* [SUPPLIED MATERIAL]
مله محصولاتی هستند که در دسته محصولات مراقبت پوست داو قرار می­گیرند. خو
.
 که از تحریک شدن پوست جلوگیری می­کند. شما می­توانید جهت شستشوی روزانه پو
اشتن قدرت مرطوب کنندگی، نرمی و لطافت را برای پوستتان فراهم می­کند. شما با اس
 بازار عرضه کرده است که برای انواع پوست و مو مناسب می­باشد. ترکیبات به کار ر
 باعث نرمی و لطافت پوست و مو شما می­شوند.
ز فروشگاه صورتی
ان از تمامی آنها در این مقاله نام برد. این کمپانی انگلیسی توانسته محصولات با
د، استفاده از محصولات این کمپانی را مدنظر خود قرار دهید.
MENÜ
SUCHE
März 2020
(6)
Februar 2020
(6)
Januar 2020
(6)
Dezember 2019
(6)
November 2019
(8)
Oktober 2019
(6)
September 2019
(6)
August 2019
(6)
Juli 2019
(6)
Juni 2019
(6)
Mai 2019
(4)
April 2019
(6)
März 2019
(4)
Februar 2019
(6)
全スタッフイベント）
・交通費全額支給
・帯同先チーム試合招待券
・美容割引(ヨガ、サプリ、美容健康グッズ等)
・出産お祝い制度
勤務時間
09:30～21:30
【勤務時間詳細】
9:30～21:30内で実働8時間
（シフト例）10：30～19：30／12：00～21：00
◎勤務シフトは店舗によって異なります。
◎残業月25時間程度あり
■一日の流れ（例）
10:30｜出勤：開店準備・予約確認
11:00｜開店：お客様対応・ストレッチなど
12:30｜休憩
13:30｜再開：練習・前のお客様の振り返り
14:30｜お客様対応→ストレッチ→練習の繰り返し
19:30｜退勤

* [ACTIVITY] Copy out each line from the preceding entries that mentions the word "نرمی".

* [THE ANSWER]
اشتن قدرت مرطوب کنندگی، نرمی و لطافت را برای پوستتان فراهم می­کند. شما با اس
 باعث نرمی و لطافت پوست و مو شما می­شوند.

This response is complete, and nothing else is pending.